Et apparemment, certains cherchent encore! Autant chercher le trésor d'un leprechaun en Irlande! Il y a autant de crédibilité à le faire!
Autre légende tenace, celle des souterrains. Encore une fois, combien de villages ont d'après les locaux, un souterrain qui part du château et va vers l'église? Ou qui part d'un château et va vers un autre, en passant sous les rivières tant qu'on y est? Étonnamment, l'archéologie préventive, urbaine ou rurale, n'est que très rarement tombée sur de réels souterrains-refuges et encore, il n'y a aucune certitude qu'ils aient été creusés dans ce but au départ. Si des cavités existent, sous les villes ou les vieilles bâtisses, cela s'explique et s'observe très bien : carrières souterraines pour extraire la pierre de construction, champignonnières, mines, silos, égouts etc. Bizarrement, dans la Grande Lande où le sol est de sable et la nappe phréatique particulièrement haute, des légendes de souterrains existent aussi : à Sabres ou Le Sen par exemple. Il y a toujours quelqu'un pour prétendre qu'il connait quelqu'un qui en a vu l'entrée, jamais de témoins directs... Seulement, dans la Grande Lande, il n'y a pas plus de souterrains que de dahus, car techniquement pour les temps anciens, il est impossible de creuser et maintenir une galerie dans un sol de sable gorgé d'eau plusieurs mois par an.
Et il en va de même pour le bassin d'Arcachon : il n'y a aucun souterrain à Comprian ou ailleurs.
Si d'un point de vue ethnographique, il est toujours intéressant de recenser les légendes locales, comme Arnaudin ou Bladé en leur temps, car elle font partie du patrimoine, il est bien d'expliquer aussi sur quoi elles reposent afin de les considérer pour ce qu'elles sont : une réappropriation rurale d'événements ou de lieux que l'on ne comprend pas, parce que tout témoin direct a depuis longtemps disparu. Le récit légendaire, déjà basé sur une incompréhension et sur une réinterprétation, est en plus transmis oralement et l'oralité ajoute, retranche, transforme, génération après génération. Malheureusement, l'article paru dans Sud-Ouest est écrit de telle manière que rien n'est contredit, que tout devient possible pour qui veut se donner la peine d'y croire.
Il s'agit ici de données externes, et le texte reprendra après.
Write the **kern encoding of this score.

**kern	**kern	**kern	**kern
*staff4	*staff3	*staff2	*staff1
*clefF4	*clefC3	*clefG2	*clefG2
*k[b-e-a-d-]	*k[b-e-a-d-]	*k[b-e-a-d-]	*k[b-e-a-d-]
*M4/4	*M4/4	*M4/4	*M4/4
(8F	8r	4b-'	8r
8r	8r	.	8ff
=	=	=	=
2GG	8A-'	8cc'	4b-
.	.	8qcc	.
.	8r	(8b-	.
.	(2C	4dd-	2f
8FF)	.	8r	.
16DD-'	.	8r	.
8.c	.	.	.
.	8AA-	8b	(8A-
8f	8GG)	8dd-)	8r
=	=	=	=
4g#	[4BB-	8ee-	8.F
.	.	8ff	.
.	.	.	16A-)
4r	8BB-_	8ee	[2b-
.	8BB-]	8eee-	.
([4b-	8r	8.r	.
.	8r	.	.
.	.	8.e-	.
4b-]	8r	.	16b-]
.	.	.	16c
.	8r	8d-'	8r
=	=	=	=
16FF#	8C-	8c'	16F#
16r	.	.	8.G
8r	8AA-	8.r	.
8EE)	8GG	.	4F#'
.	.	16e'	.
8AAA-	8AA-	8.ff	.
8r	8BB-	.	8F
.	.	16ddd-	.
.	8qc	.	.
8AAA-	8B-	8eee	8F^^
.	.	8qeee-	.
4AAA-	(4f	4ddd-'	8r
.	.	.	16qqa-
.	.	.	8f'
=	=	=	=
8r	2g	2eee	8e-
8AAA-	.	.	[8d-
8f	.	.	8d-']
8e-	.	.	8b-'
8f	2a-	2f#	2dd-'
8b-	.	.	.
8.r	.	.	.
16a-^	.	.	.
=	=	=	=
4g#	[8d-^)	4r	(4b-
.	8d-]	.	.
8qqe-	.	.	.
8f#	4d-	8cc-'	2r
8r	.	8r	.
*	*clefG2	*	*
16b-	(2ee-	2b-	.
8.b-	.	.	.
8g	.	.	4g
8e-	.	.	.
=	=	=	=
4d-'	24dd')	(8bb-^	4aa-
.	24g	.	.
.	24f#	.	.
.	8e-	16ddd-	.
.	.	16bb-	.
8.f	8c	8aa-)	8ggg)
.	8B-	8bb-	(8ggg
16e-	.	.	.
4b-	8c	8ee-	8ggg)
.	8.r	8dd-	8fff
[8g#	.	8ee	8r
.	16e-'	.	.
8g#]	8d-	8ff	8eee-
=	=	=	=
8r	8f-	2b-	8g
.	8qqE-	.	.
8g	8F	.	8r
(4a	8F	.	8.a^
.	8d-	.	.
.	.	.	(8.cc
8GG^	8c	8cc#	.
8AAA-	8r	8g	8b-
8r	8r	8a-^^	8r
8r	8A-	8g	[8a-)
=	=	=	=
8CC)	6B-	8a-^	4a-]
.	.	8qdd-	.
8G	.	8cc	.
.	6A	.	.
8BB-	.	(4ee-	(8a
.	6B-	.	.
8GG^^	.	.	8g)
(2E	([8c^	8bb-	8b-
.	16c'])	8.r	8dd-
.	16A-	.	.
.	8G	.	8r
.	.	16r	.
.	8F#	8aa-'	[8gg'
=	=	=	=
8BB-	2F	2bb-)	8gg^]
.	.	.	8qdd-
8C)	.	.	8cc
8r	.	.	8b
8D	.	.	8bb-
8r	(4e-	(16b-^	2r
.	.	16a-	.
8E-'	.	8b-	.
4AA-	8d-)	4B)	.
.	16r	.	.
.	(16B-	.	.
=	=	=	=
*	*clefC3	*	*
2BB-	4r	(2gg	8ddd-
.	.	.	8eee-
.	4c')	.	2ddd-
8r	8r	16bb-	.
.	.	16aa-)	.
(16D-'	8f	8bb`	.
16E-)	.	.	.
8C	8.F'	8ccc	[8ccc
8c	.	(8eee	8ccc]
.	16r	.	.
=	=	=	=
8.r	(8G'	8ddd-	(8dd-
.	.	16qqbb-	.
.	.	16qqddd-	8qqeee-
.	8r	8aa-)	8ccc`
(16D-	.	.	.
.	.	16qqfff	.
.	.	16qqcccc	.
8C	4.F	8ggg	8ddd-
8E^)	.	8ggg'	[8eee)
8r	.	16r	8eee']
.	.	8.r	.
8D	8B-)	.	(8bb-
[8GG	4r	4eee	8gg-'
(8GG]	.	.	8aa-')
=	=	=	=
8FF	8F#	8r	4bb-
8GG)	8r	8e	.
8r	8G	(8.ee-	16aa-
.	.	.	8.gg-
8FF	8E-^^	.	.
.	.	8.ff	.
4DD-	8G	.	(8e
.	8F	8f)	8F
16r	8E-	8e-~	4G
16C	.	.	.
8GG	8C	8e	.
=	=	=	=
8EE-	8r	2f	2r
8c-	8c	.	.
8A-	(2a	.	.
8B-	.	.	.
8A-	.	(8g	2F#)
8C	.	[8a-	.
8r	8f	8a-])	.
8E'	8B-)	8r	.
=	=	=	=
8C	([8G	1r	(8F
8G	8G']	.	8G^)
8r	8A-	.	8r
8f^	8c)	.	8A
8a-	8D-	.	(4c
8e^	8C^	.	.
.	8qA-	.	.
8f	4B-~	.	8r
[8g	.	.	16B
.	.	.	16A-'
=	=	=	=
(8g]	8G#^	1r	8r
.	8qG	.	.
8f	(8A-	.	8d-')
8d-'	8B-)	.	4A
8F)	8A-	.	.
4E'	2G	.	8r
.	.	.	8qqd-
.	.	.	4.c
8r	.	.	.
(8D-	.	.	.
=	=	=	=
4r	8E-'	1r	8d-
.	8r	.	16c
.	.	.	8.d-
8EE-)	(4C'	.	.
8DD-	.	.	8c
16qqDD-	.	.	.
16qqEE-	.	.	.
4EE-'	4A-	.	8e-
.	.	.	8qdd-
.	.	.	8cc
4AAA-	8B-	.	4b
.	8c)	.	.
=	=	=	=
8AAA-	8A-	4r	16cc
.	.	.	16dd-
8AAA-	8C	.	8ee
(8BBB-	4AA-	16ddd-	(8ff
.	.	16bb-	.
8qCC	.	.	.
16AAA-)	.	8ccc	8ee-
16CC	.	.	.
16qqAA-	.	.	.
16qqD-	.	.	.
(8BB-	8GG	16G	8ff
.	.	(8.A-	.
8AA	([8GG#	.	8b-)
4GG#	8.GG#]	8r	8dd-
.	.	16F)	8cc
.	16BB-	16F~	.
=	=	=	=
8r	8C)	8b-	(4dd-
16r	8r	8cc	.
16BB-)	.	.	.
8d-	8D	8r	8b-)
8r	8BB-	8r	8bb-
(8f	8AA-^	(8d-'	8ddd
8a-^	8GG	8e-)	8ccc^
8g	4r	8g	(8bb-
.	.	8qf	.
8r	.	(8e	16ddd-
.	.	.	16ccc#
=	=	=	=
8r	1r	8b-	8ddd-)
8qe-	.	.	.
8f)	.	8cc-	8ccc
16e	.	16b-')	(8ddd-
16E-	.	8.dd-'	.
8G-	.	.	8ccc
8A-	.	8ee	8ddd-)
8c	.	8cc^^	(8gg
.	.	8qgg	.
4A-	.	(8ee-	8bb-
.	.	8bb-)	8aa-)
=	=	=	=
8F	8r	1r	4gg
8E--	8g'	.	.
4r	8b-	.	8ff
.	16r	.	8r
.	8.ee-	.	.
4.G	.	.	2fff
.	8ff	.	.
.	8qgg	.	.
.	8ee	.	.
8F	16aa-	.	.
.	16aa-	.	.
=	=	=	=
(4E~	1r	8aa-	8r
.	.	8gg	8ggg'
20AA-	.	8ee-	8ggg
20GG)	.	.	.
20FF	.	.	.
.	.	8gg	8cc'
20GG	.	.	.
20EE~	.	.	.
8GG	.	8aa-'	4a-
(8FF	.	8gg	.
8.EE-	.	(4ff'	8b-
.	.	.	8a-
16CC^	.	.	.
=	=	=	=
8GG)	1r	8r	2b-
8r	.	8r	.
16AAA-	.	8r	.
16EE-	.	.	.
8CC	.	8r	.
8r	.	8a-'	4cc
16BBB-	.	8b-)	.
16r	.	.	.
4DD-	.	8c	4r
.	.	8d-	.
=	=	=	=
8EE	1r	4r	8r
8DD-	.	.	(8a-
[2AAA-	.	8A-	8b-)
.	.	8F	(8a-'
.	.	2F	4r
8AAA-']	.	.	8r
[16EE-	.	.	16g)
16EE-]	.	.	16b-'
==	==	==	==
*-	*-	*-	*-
Si l'on peut regarder avec amusement ou sympathie cette croyance naïve en l'existence d'une chèvre d'or, il en va autrement de la conséquence directe de cet article : il poussera nécessairement des individus crédules et avides à chercher à leur tour ce mirage. Et cela, en pillant au passage les lieux cités, qui renferment effectivement un authentique trésor : les traces de peuplement des populations anciennes, faites de tessons, de pierre, de silex, de boucles, de tuiles, le tout parfaitement préservé à des profondeurs différentes selon les époques, comme une frise chronologique verticale...et le tout sera irrémédiablement perturbé si un hurluberlu passe par là avec sa pioche pour chercher une chèvre en or qui n'a jamais existé. Et il faut préciser que des pillages ont déjà eu lieu il y a une semaine dans le coin, sur le chantier de fouille évoqué par ailleurs dans l'article : ce n'était donc pas la peine de remettre de l'huile sur le feu.
Hervé.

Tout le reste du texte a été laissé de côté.